Search for the word "noted" in the entries. Each line that holds it should be copied.

Available data
--------------------------------
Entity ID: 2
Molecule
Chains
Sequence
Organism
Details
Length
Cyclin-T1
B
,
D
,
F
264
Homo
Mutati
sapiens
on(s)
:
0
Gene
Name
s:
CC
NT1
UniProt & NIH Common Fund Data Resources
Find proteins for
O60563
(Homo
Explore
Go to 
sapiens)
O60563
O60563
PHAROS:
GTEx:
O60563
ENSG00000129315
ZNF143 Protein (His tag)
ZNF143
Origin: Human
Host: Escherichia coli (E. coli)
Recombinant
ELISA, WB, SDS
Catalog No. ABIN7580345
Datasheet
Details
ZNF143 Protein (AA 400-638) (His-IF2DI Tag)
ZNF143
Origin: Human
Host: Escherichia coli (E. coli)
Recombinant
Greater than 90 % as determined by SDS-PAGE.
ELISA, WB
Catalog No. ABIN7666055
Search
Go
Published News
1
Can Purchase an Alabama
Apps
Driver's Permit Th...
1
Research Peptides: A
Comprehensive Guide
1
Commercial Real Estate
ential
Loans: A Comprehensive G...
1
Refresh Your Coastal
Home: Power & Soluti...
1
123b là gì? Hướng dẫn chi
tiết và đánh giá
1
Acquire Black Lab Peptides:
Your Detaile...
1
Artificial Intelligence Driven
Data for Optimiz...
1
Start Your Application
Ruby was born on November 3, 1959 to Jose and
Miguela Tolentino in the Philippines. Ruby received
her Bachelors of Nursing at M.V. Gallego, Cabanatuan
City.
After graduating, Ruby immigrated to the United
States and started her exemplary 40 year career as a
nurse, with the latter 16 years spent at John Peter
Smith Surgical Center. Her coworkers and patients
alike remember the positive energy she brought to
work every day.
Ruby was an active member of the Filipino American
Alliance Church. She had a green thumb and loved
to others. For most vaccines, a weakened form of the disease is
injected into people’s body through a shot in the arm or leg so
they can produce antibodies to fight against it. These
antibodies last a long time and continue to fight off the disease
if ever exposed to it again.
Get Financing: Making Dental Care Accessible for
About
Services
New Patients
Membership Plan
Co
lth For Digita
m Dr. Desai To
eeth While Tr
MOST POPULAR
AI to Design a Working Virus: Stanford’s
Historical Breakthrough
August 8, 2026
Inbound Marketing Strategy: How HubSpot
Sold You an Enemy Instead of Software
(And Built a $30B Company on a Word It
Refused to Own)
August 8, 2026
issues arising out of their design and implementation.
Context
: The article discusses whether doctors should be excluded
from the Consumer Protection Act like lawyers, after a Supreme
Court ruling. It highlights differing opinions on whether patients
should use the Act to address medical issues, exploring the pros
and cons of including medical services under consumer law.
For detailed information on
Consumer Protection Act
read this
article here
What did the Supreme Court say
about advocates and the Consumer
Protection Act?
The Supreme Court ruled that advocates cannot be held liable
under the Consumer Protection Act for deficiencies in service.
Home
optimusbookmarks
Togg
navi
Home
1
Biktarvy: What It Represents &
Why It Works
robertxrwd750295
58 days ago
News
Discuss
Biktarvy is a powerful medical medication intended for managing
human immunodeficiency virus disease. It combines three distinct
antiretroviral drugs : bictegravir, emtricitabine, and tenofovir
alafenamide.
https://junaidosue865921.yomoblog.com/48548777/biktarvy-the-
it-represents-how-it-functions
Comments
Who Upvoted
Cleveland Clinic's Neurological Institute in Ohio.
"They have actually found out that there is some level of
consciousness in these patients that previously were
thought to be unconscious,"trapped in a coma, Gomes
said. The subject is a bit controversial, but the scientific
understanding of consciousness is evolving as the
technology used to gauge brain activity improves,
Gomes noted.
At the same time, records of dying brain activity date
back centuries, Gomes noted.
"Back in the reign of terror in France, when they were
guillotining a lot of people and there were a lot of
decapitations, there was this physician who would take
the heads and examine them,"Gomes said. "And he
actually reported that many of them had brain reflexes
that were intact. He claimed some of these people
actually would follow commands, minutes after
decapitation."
--------------------------------
The completed task
Gomes noted.
back centuries, Gomes noted.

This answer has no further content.